Through its various simulations of séances and ectoplasmic manifestations, the exhibition succeeds in breathing new life into the Hamilton photographs. It is particularly effective in resurrecting the reputations of the mediums involved in these experimentations, who were previously disregarded as uneducated and unimportant and relegated to supporting roles in the Hamiltons’ story. Visitors to the exhibition gain new understanding not only about the prominent roles played by the mediums, Lillian Hamilton and Margaret Hamilton Bach, in the séances at Hamilton House and the formulation of this photograph collection but also about how the labour and significance of these women were systematically marginalized in previous accounts. Visitors also learn about grief and the impacts of pandemics; the hidden influence of technology and the camera operator’s bias in the creation of photography; the changeable nature of scientific fact and methodology; the wonder, awe, and communal experience of participating in a séance; and the ethereal beauty of ectoplasm. All these new layers of understanding must now be applied to the original photograph collection in our continual reinterpretation of the collection’s meaning.

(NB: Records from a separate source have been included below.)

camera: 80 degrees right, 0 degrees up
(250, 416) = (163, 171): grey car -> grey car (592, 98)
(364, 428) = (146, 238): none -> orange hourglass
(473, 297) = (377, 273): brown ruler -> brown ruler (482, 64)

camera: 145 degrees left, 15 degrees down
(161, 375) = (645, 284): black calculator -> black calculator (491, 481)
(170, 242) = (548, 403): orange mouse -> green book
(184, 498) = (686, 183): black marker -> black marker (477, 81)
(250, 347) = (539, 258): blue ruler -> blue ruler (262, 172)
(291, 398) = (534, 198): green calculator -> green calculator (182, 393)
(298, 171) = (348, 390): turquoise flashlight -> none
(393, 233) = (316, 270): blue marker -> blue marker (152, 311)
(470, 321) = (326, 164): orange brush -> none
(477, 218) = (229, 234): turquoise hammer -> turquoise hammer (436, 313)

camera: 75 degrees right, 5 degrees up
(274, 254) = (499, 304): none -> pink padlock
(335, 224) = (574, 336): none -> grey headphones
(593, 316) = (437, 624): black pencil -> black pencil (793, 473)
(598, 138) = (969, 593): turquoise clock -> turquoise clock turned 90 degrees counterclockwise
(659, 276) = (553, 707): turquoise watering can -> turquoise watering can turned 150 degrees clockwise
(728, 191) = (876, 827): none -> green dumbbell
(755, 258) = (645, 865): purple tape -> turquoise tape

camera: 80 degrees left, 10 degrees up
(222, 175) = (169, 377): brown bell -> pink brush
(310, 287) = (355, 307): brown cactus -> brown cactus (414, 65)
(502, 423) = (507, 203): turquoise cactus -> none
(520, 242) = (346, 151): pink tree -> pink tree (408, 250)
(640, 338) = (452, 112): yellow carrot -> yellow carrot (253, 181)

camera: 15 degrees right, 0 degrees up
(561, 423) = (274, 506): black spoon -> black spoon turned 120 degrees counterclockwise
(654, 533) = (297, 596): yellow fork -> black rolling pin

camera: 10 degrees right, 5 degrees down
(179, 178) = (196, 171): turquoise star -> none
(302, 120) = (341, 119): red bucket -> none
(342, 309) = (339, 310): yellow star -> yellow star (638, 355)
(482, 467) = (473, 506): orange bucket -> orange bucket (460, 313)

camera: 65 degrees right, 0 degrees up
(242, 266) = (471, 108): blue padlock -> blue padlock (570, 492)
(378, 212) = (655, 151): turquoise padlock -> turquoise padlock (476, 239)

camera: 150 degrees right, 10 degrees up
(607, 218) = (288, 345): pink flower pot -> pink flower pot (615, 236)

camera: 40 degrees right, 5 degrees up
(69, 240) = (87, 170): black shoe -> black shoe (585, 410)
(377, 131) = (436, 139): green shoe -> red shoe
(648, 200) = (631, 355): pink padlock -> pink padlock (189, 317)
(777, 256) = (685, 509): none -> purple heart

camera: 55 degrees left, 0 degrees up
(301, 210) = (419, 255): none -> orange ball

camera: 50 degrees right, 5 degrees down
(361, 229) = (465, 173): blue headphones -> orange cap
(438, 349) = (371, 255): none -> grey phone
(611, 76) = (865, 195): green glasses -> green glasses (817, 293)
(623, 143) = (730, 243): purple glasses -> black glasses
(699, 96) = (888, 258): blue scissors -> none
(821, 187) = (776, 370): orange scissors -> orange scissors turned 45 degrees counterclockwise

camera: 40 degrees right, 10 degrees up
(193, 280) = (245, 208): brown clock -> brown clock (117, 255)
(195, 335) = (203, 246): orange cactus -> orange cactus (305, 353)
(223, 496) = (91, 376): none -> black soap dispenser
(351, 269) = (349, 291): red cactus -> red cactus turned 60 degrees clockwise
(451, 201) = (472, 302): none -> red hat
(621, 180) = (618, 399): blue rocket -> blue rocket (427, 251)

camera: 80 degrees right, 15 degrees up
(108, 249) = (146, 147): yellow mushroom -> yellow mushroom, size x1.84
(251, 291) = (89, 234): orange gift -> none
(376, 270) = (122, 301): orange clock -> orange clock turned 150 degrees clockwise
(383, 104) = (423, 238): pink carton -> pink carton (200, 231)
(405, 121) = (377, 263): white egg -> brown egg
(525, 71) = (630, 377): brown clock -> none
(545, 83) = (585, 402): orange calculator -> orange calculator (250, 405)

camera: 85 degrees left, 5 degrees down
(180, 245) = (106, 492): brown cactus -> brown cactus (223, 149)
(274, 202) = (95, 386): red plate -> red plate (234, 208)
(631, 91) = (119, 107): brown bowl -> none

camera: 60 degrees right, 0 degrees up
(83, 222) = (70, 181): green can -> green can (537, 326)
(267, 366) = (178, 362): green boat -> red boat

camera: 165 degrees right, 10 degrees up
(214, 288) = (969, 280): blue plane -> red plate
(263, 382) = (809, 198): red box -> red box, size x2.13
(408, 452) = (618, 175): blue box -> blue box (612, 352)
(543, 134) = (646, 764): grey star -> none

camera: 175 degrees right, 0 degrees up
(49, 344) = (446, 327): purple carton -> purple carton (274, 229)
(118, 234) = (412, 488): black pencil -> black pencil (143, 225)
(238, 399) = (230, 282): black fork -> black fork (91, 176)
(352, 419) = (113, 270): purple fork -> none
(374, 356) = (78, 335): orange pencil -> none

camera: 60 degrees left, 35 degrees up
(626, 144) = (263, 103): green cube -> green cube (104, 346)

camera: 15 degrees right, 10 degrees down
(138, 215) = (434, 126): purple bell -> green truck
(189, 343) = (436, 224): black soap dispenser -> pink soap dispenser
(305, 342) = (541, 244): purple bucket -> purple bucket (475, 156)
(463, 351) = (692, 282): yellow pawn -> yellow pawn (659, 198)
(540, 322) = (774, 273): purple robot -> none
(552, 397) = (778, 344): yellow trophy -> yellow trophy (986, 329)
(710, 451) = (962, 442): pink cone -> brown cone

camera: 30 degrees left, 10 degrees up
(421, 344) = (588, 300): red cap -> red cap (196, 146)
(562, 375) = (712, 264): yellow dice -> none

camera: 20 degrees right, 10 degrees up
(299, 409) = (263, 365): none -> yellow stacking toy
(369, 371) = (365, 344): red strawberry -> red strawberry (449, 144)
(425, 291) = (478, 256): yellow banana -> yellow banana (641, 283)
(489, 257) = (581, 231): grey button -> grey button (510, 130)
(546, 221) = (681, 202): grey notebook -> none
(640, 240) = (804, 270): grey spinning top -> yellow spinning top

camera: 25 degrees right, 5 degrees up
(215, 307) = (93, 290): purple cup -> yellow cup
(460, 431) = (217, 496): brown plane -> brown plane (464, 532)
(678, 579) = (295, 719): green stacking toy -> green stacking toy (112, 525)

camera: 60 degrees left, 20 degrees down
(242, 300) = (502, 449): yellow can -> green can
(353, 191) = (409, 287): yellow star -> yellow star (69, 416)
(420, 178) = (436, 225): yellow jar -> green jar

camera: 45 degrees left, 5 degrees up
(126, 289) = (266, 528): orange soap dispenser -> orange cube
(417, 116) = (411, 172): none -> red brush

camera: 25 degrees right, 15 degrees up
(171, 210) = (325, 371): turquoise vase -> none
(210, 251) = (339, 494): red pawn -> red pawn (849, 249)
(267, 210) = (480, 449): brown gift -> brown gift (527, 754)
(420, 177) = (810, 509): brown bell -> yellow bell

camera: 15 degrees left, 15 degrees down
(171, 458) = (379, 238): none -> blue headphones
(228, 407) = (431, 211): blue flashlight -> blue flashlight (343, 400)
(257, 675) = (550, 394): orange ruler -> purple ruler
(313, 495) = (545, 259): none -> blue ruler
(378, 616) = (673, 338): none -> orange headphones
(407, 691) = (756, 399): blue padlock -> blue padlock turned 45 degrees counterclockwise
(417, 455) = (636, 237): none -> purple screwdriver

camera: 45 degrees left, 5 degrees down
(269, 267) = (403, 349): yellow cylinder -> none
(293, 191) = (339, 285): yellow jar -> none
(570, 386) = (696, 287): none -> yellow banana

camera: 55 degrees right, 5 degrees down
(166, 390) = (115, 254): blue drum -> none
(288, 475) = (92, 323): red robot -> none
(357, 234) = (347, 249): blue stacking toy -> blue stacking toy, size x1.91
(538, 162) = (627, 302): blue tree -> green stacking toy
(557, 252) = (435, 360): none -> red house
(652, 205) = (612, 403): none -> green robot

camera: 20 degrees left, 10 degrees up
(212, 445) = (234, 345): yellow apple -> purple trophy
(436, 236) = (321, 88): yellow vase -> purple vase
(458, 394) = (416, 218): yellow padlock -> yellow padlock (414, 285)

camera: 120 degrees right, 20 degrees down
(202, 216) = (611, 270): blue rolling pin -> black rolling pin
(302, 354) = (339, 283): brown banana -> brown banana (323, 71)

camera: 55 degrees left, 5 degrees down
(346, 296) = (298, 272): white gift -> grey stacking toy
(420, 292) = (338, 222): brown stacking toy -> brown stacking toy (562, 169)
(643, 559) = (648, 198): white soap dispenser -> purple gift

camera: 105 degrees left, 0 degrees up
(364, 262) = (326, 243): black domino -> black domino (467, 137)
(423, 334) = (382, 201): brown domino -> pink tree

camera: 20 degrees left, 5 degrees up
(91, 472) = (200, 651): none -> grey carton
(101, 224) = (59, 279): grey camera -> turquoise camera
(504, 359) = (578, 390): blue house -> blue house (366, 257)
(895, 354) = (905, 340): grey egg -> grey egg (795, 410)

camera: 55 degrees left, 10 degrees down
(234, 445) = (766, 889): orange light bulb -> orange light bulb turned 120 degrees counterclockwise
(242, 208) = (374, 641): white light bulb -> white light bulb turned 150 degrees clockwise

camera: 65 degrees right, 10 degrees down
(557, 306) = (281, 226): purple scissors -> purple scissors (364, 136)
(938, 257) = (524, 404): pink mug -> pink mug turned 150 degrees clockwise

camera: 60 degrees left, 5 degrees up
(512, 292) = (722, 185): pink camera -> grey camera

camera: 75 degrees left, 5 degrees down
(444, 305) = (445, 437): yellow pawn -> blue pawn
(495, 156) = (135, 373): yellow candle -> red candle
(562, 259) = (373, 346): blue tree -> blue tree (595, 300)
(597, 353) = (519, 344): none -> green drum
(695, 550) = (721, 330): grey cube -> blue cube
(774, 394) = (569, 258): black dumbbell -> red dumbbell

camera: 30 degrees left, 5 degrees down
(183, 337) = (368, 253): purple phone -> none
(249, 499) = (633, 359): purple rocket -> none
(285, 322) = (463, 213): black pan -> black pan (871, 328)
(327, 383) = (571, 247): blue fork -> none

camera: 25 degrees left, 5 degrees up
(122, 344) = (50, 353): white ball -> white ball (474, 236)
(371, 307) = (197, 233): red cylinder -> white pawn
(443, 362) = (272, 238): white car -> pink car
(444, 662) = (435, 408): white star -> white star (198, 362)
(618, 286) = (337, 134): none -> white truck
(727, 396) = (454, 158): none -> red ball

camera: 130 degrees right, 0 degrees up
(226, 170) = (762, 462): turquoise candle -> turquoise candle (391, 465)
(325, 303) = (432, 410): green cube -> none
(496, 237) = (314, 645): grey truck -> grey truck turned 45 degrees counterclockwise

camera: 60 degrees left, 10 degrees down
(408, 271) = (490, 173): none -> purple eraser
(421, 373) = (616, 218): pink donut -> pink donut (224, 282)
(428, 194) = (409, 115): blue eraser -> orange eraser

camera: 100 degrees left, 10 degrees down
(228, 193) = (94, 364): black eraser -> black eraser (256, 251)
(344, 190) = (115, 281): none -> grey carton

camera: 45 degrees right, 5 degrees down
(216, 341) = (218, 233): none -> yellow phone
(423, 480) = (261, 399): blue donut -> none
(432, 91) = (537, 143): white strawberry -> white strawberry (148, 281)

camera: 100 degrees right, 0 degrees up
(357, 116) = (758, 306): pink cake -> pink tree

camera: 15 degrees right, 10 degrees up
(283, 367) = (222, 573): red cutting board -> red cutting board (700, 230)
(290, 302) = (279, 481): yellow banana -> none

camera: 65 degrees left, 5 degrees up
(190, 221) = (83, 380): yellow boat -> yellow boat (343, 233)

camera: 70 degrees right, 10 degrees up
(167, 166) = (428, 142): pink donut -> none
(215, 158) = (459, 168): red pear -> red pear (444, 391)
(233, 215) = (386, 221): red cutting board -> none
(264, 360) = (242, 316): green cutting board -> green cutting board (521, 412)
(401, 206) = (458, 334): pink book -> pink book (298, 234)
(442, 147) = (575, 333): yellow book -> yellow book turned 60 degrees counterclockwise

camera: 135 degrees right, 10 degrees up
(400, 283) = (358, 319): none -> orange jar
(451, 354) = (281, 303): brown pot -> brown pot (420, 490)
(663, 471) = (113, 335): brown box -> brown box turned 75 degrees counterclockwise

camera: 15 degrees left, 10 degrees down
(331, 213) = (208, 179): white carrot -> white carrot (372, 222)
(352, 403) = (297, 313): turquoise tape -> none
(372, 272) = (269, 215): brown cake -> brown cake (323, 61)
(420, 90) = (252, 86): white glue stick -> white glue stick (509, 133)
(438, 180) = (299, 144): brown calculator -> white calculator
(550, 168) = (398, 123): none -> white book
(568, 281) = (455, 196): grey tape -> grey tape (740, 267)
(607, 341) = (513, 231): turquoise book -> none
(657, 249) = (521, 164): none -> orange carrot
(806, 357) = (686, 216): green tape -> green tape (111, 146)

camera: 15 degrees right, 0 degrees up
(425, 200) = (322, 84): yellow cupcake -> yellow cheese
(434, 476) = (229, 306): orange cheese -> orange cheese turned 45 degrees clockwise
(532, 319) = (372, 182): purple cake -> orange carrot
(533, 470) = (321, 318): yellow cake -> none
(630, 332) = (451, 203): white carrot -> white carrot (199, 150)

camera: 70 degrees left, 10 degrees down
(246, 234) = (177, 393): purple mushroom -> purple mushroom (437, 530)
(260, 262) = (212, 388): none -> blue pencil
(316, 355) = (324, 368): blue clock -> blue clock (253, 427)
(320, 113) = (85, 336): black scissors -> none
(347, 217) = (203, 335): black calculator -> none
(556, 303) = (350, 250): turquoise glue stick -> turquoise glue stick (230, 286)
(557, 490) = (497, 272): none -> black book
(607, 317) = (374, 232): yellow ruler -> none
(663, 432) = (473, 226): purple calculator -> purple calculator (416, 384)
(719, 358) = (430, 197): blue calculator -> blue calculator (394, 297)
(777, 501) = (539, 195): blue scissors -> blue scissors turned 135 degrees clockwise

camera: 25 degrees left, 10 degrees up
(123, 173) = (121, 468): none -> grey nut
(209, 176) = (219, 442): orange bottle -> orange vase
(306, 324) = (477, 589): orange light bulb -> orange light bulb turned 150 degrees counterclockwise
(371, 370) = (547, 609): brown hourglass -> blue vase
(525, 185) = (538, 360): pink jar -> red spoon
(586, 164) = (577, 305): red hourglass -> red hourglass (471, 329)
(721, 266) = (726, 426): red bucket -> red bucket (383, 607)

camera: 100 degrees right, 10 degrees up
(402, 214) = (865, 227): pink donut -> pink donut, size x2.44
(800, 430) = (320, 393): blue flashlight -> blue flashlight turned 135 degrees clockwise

As archivists, we are taught that we cannot fully comprehend a record without knowing the context of its creation. By presenting artistic works alongside the original archival material that inspired them (the context of their creation), The Undead Archive: 100 Years of Photographing Ghosts not only respects this context but also creates additional layers of context by which future generations might understand the original material. Like ectoplasm taking the shape of figures from the past and yearning to speak to people in the present, these new layers of understanding provide a bridge that allows records from the past to communicate new truths to the users of today.